Afghan army under pressure after killing of US general
An Afghan soldier searches passengers at a checkpoint near the Marshal Fahim National Defense University on the outskirts of Kabul, on August 6, 2014 - by Shah Marai
Major General Harold J. Greene was shot dead on Tuesday at a training centre in Kabul in an attack that left more than a dozen others wounded, including a senior German officer.
The 55-year-old's death threatens to embitter the final months of the NATO combat mission in Afghanistan and to undermine the urgent push to improve the Afghan army, which is taking over responsibility for fighting the resilient Taliban insurgency.
All remaining 44,000 NATO-led combat troops will leave the country by the end of this year, with about 10,000 US soldiers scheduled to stay into 2015 before a complete withdrawal by the end of 2016.
Leaving a proficient Afghan military behind is essential if gains made since the fall of the Islamist Taliban regime in 2001 are to be preserved against the threat of a return to the factional fighting of the 1990s civil war.
"When the US loses a general like this, they have to review their approach to their Afghan partners, but they also have to stay committed," retired Afghan general Hadi Khalid told AFP.
"There is no other way out, they can't just leave everything unfinished.
"But this will prompt foreign forces to be extra cautious. They will limit communications with Afghan personnel. They will focus on training the Afghan trainers, instead of foot soldiers directly.
- Huge US investment -
"And, for its part, the Afghan military needs to shake up, they have to prove they can fill the gap.
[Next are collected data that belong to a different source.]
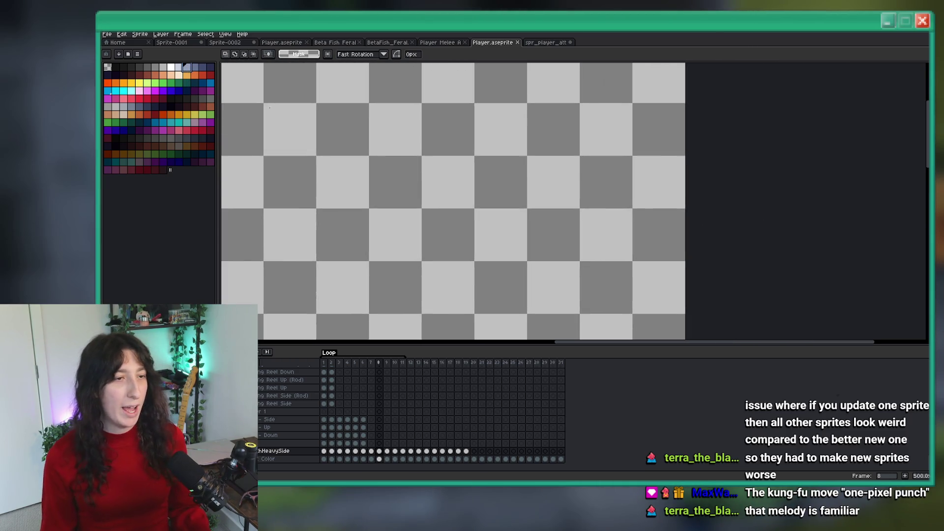
{"action": "scroll", "coordinate": [407, 166], "scroll_direction": "up", "scroll_amount": 3}
{"action": "mouse_move", "coordinate": [346, 143]}
{"action": "left_mouse_down"}
{"action": "mouse_move", "coordinate": [403, 214]}
{"action": "mouse_move", "coordinate": [452, 249]}
{"action": "left_mouse_up"}
{"action": "scroll", "coordinate": [402, 214], "scroll_direction": "down", "scroll_amount": 2}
Although they are doing great on the battlefield, they must improve their military intelligence to prevent this type of attacks."
The US alone has spent about $62 billion on the Afghan security forces since 2002, building a 350,000-strong military force from scratch, but there are serious questions over its long-term sustainability.
Despite the massive investment, the Afghan army suffers from high casualty rates, "insider attack" killings, mass desertions and equipment problems.
"Most corps have shortages of machine guns, fuel and water trucks," said a US government watchdog in a report released a week ago.
The Afghan soldier who killed Greene opened fire during a high-level visit by NATO officers to the Marshal Fahim National Defense University, a sprawling training complex on the outskirts of Kabul.
"This general was an expert in acquisitions -- this is someone who was going to help the Afghans sustain themselves over time," said Graeme Smith, Kabul-based analyst for the International Crisis Group.
"He was part of the logistics effort, and the Afghan army is sorely lacking in the essential ability to maintain supply chains of diesel, bullets and spare parts.
"The impact of the attack is likely to be that remaining foreign troops will feel more and more exposed individually if they spend long periods of time surrounded by Afghan colleagues.
"Joint bases have often become segregated, with gates between the two armies padlocked for extra security."
The shooting was by far the highest-profile insider attack of the Afghan conflict, in which scores of US-led NATO troops have been killed by Afghan soldiers turning their guns on their allies.
Also known as "green on blue" attacks, the killings have also forced joint patrols to be overseen by armed guards labelled "guardian angels".
Insider attacks declined rapidly last year as NATO combat troops closed many outposts and reduced operations. Screening of Afghan army recruits was also tightened.
Pentagon spokesman Rear Admiral John Kirby described the attack as an isolated incident, and credited Afghan troops for their work in securing national elections.
"I've seen no indication there's a degradation of trust between coalition members and their Afghan counterparts," he said.